Abstract

This research describes the views on the existed mechanism of the federal deposit insurance in the United States. It criticizes this deposit insurance system is so much involved with the circumvention from the government, exploiting deeply the government’s reserves that contributed by the U.S. taxpayers, possibly causing the conflicts of interests in the bank’s corporate governance, hardly ending the government’s bailouts in future’s crisis, and incidentally nationalizing of private banks. The herein analysis explains how the lack of a risk-reducing mechanism in the existed federal deposit insurance system nurtures the moral hazard in banking industry, critically contributes to the addressed problems. It further discusses on the government’s circumvention to the banking system through the federal deposit insurance likely illustrates a step the government made into the alliance of itself and the businesses. On the other hand, such circumvention also makes the banks extremely distinctive with extraordinary privileges despite fact the banks are generally the business entity like any and all other private entrepreneurs in the U.S. As a result, this research is aim at introducing a solution to not only protect the legitimate rights of depositors, but also to push the banks back to their private business environment, in equal to other business sectors.

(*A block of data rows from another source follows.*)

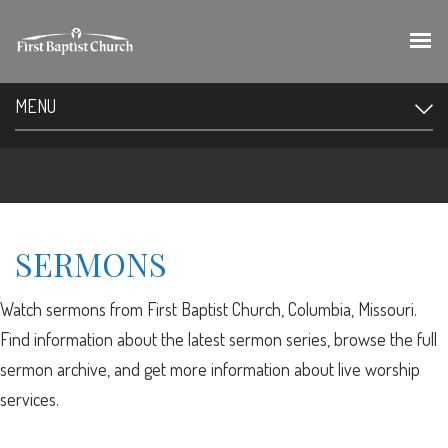
MENU
SERMONS
Watch sermons from First Baptist Church, Columbia, Missouri.
Find information about the latest sermon series, browse the full
sermon archive, and get more information about live worship
services.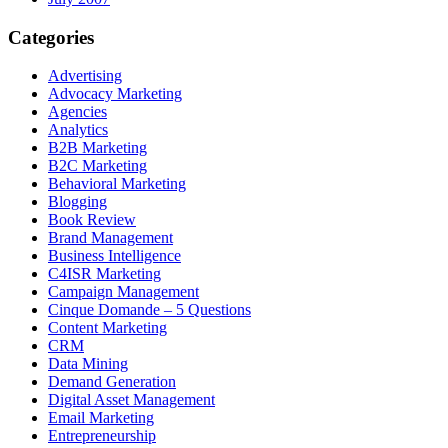
Categories
Advertising
Advocacy Marketing
Agencies
Analytics
B2B Marketing
B2C Marketing
Behavioral Marketing
Blogging
Book Review
Brand Management
Business Intelligence
C4ISR Marketing
Campaign Management
Cinque Domande – 5 Questions
Content Marketing
CRM
Data Mining
Demand Generation
Digital Asset Management
Email Marketing
Entrepreneurship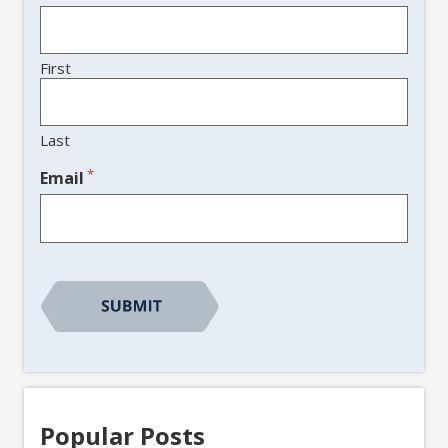
First
Last
*
Email
CAPTCHA
Popular Posts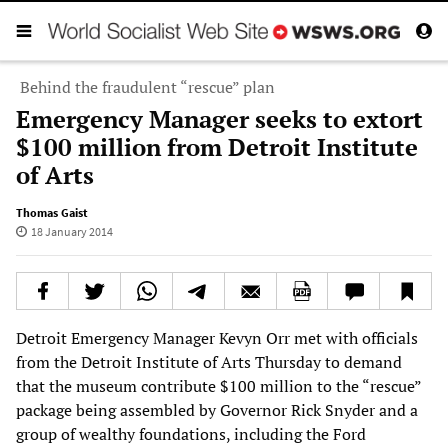
Behind the fraudulent “rescue” plan
Emergency Manager seeks to extort
$100 million from Detroit Institute
of Arts
Thomas Gaist
18 January 2014
Detroit Emergency Manager Kevyn Orr met with officials
from the Detroit Institute of Arts Thursday to demand
that the museum contribute $100 million to the “rescue”
package being assembled by Governor Rick Snyder and a
group of wealthy foundations, including the Ford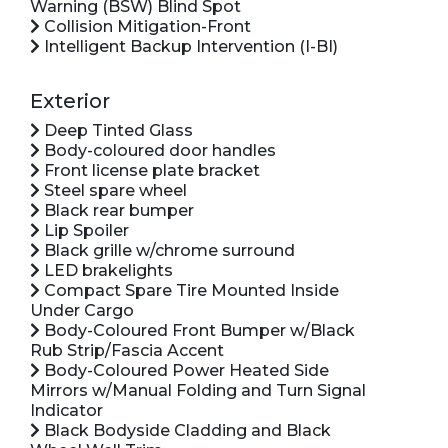
Warning (BSW) Blind Spot
Collision Mitigation-Front
Intelligent Backup Intervention (I-BI)
Exterior
Deep Tinted Glass
Body-coloured door handles
Front license plate bracket
Steel spare wheel
Black rear bumper
Lip Spoiler
Black grille w/chrome surround
LED brakelights
Compact Spare Tire Mounted Inside
Under Cargo
Body-Coloured Front Bumper w/Black
Rub Strip/Fascia Accent
Body-Coloured Power Heated Side
Mirrors w/Manual Folding and Turn Signal
Indicator
Black Bodyside Cladding and Black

The solution further aims to prevent the depletion of American taxpayers’ money used by the government in rescuing banks. So this research’s first part briefly describes typical characters of the existed mechanism of the federal deposit insurance. The second part subjectively addresses the remained problems in the existed system deposit insurance. This research introduces in its third part a solution of having private insurers to cushion in federal deposit insurance, before allowing the insured depositors reach up the federal insurance funds, and making a buffer to the alliance of the government and the businesses.